On the consumer side, Intel is now gearing up for the release of its next generation Ivy Bridge chip architecture.
“We’ve already begun high-volume shipment of Ivy Bridge products, and you will soon see system availability,” Otellini said. “Ivy Bridge will be our fastest ramping product ever, comprising nearly 1/4 of our microprocessor volume in Q2 alone and crossing over 50 percent of our microprocessor shipments this fall.”
A key target consumer platform for Ivy Bridge will be Intel’s Ultrabook efforts.
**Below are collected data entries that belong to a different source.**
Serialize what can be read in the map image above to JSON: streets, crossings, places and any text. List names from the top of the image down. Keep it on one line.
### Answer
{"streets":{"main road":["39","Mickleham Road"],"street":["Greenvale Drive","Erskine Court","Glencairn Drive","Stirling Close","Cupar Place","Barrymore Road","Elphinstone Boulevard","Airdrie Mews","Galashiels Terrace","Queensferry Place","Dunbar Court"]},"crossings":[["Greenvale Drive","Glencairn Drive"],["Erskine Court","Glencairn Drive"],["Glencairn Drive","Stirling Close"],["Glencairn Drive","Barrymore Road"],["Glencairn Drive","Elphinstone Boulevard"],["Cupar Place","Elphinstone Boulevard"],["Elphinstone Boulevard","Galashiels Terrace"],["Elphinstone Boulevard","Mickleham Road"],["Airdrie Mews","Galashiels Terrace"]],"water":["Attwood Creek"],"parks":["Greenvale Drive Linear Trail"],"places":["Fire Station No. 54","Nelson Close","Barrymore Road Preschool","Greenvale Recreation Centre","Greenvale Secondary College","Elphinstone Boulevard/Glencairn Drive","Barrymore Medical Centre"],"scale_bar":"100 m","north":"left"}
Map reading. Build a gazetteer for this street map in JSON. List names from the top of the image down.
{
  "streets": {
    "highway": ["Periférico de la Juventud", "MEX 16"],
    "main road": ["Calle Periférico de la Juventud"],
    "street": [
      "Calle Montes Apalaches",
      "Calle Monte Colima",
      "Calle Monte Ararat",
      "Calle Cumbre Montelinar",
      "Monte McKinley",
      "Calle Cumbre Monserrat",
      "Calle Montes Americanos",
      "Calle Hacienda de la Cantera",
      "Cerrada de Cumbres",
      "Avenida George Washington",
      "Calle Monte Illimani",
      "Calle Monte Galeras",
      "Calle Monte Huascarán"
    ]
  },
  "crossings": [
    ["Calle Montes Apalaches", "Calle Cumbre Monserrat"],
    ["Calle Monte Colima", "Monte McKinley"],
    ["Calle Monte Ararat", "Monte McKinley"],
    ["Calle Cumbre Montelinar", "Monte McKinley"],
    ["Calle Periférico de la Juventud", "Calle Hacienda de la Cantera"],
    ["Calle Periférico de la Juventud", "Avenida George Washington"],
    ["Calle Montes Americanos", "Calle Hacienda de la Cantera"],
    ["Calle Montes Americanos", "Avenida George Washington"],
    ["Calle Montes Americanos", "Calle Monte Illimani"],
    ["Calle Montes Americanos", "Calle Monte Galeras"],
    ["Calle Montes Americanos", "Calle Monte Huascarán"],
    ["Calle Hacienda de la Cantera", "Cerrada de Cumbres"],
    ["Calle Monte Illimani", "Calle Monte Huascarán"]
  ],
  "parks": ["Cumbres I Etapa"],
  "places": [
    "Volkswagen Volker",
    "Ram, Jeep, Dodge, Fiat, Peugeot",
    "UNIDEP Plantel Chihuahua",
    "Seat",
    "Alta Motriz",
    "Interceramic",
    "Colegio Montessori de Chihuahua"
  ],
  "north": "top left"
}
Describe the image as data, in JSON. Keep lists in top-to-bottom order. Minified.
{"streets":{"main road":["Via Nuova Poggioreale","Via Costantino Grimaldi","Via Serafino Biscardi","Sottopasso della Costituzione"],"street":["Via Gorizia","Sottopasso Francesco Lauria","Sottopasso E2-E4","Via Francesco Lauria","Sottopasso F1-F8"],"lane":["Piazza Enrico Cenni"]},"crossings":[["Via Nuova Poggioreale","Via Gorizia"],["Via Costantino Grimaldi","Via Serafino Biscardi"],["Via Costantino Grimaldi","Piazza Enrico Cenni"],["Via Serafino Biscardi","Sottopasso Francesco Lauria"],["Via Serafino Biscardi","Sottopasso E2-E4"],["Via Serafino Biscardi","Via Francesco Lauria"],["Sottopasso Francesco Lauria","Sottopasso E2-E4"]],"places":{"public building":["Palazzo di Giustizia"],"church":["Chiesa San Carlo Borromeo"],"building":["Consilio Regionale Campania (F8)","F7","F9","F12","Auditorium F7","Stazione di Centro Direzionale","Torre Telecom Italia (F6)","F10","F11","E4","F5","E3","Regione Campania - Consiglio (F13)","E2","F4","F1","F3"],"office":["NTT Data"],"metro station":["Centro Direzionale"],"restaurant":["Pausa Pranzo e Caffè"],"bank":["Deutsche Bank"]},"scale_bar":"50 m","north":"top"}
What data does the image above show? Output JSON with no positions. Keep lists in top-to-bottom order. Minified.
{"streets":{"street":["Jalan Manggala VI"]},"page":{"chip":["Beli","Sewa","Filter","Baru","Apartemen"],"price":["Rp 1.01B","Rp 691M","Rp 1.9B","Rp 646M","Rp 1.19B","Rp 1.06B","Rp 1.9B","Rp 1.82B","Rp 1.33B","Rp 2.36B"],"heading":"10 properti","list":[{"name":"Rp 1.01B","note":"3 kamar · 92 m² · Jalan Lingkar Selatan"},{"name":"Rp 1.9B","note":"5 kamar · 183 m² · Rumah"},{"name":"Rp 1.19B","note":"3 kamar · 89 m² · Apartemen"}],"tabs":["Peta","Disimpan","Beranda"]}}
The Ultrabook is a thin lightweight notebook device similar in nature to the Mac Air.
“Ultrabooks are reinventing computing with new form factors, high performance, better battery life, advanced security and other exciting new features,” Otellini said. “With more than 21 designs already shipping and more than 100 designs in the pipeline for 2012, we’re very pleased with our progress, and yet this is just the beginning.”
During the earnings call, Otellini was asked about the long-term prospect for the consumer markets and how the battle will shape up between Ultrabooks and tablets.
“If you look at people buying tablets today, particularly in the iPad arena, there are people that have started out with PCs and very often still use PCs and it’s a complimentary device,” Otellini said. “How that unfolds two or three years from now, I don’t think anyone knows.”
That said, Otellini stressed that with the new Ultrabook designs he’s excited about the notion of bringing the convenience, thinness and the touch capabilities of a tablet combined with the usefulness of a keyboard into the same device.
“I think that it’s way too early to have a debate on Ultrabook versus tablet because, in fact, in my view the long-term form factor is probably somewhere in between those two devices,” Otellini said.